Begin Supplied text

Re: [v9.2] make_greater_string() does not return a string in some cases

From: Robert Haas <robertmhaas(at)gmail(dot)com>
To: Tom Lane <tgl(at)sss(dot)pgh(dot)pa(dot)us>
Cc: Kyotaro HORIGUCHI <horiguchi(dot)kyotaro(at)oss(dot)ntt(dot)co(dot)jp>, pgsql-hackers(at)postgresql(dot)org
Subject: Re: [v9.2] make_greater_string() does not return a string in some cases
Date: 2011-09-22 12:49:57
Message-ID: CA+Tgmoax-SHNgHe77cJZGsqgsB+Z=n_jzQZ5h0RG1+NcWGHkBg@mail.gmail.com
Views: Raw Message | Whole Thread | Download mbox | Resend email
Thread:
Lists: pgsql-bugs pgsql-hackers

On Thu, Sep 22, 2011 at 12:24 AM, Tom Lane <tgl(at)sss(dot)pgh(dot)pa(dot)us> wrote:
> Robert Haas <robertmhaas(at)gmail(dot)com> writes:
>> I'm a bit perplexed as to why we can't find a non-stochastic way of doing this.
>
> [ collations suck ]

Ugh.

End Supplied text
Begin Recorded information

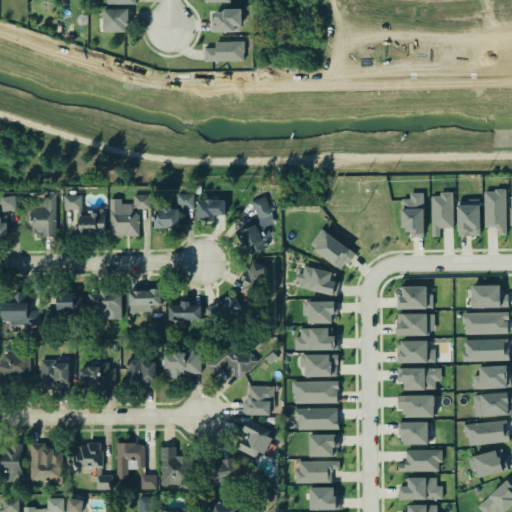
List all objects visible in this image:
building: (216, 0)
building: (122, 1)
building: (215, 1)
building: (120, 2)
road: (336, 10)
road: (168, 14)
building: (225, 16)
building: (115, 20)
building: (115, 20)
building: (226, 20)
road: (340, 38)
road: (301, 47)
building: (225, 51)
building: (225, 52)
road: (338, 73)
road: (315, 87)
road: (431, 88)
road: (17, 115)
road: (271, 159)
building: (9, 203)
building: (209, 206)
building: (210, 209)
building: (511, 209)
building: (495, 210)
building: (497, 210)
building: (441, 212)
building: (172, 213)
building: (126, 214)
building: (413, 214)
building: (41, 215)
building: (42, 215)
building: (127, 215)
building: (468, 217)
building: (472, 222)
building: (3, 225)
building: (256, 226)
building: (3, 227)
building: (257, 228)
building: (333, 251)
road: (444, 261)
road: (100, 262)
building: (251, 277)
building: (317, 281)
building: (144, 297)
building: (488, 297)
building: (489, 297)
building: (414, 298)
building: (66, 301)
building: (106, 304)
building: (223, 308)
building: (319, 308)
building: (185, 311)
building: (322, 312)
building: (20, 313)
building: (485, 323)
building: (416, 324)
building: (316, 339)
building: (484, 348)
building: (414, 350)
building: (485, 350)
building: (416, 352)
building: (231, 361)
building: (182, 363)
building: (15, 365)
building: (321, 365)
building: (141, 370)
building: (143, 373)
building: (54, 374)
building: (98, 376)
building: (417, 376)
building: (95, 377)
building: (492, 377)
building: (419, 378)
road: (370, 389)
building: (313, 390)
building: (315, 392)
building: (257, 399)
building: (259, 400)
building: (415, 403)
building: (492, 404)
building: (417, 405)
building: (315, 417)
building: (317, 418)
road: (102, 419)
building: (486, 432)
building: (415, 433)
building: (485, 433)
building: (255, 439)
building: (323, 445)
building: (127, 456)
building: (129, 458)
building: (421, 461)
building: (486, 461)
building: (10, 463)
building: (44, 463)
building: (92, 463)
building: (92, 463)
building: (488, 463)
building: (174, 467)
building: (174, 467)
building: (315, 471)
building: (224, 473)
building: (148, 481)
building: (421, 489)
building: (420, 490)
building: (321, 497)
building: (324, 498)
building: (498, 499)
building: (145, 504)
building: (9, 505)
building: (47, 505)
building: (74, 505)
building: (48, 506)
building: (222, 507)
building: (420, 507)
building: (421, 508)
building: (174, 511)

End Recorded information
Begin Recorded information

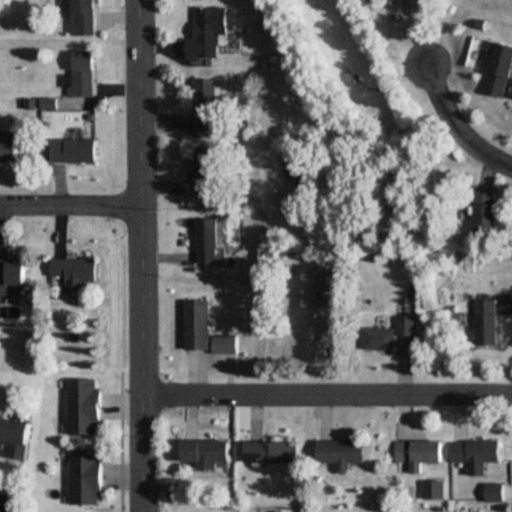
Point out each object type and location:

End Recorded information
Begin Recorded information

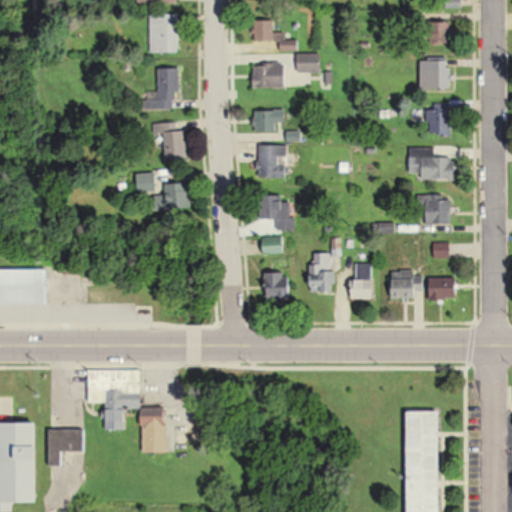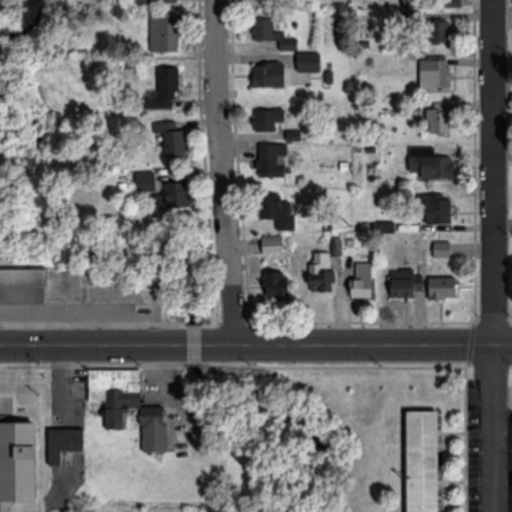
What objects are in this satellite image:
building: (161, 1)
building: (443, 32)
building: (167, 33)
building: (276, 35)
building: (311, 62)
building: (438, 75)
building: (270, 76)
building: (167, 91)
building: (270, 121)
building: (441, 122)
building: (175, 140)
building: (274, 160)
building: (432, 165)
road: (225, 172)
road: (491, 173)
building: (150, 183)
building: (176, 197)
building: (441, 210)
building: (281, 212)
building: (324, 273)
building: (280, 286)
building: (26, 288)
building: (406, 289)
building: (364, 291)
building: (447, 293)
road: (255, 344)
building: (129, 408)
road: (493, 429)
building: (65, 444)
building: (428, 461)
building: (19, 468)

End Recorded information

Set problem:
Repeat the passage of the mailing list message about make_greater_string() that opens with the words containing "On Thu, Sep" and closes with "of doing this.", copying it character for character. The entries have no connection to the mailing list message about make_greater_string().

Solved problem:
On Thu, Sep 22, 2011 at 12:24 AM, Tom Lane <tgl(at)sss(dot)pgh(dot)pa(dot)us> wrote:
> Robert Haas <robertmhaas(at)gmail(dot)com> writes:
>> I'm a bit perplexed as to why we can't find a non-stochastic way of doing this.